Adversarial Scratches: Deployable Attacks to CNN Classifiers
This addresses the challenge of making adversarial attacks practical for physical targets, such as traffic signs, rather than just digital images, though it is incremental in improving deployability over existing methods.
The paper tackles the problem of creating deployable adversarial attacks on CNN classifiers by introducing Adversarial Scratches, a method that uses scratches in images to achieve a higher fooling rate than other state-of-the-art deployable attacks while requiring fewer queries and modifying very few pixels.

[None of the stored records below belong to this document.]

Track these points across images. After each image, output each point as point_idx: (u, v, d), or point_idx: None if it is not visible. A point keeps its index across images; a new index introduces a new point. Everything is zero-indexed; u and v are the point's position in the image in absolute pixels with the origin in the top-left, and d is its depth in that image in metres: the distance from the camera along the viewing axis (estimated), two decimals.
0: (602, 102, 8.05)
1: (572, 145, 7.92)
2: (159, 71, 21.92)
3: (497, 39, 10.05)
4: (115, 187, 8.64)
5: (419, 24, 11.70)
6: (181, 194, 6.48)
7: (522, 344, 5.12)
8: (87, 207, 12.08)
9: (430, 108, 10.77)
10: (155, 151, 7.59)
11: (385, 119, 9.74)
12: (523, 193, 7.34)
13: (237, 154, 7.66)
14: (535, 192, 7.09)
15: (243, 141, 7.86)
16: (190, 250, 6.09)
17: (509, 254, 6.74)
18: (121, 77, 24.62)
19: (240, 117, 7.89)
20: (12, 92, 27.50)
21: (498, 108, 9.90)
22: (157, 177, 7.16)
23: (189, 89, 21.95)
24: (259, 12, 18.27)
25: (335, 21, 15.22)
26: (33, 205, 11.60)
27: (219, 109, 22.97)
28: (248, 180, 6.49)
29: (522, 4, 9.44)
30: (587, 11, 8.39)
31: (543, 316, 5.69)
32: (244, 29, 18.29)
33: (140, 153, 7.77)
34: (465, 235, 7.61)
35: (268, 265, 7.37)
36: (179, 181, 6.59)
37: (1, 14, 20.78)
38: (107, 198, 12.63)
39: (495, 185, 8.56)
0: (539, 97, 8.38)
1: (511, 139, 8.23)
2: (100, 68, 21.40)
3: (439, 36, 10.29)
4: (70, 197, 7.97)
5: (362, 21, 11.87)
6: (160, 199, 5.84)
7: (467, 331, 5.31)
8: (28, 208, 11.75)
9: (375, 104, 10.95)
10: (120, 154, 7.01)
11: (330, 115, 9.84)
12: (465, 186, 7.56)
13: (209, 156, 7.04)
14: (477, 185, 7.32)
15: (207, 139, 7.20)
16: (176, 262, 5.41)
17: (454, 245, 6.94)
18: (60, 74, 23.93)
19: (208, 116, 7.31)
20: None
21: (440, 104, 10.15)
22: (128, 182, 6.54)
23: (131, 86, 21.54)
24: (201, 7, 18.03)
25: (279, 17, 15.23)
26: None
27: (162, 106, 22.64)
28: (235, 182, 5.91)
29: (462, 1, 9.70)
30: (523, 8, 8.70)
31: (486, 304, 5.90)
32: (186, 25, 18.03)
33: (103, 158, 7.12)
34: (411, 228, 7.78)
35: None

A growing body of work has shown that deep neural networks are susceptible to adversarial examples. These take the form of small perturbations applied to the model's input which lead to incorrect predictions. Unfortunately, most literature focuses on visually imperceivable perturbations to be applied to digital images that often are, by design, impossible to be deployed to physical targets. We present Adversarial Scratches: a novel L0 black-box attack, which takes the form of scratches in images, and which possesses much greater deployability than other state-of-the-art attacks. Adversarial Scratches leverage Bézier Curves to reduce the dimension of the search space and possibly constrain the attack to a specific location. We test Adversarial Scratches in several scenarios, including a publicly available API and images of traffic signs. Results show that, often, our attack achieves higher fooling rate than other deployable state-of-the-art methods, while requiring significantly fewer queries and modifying very few pixels.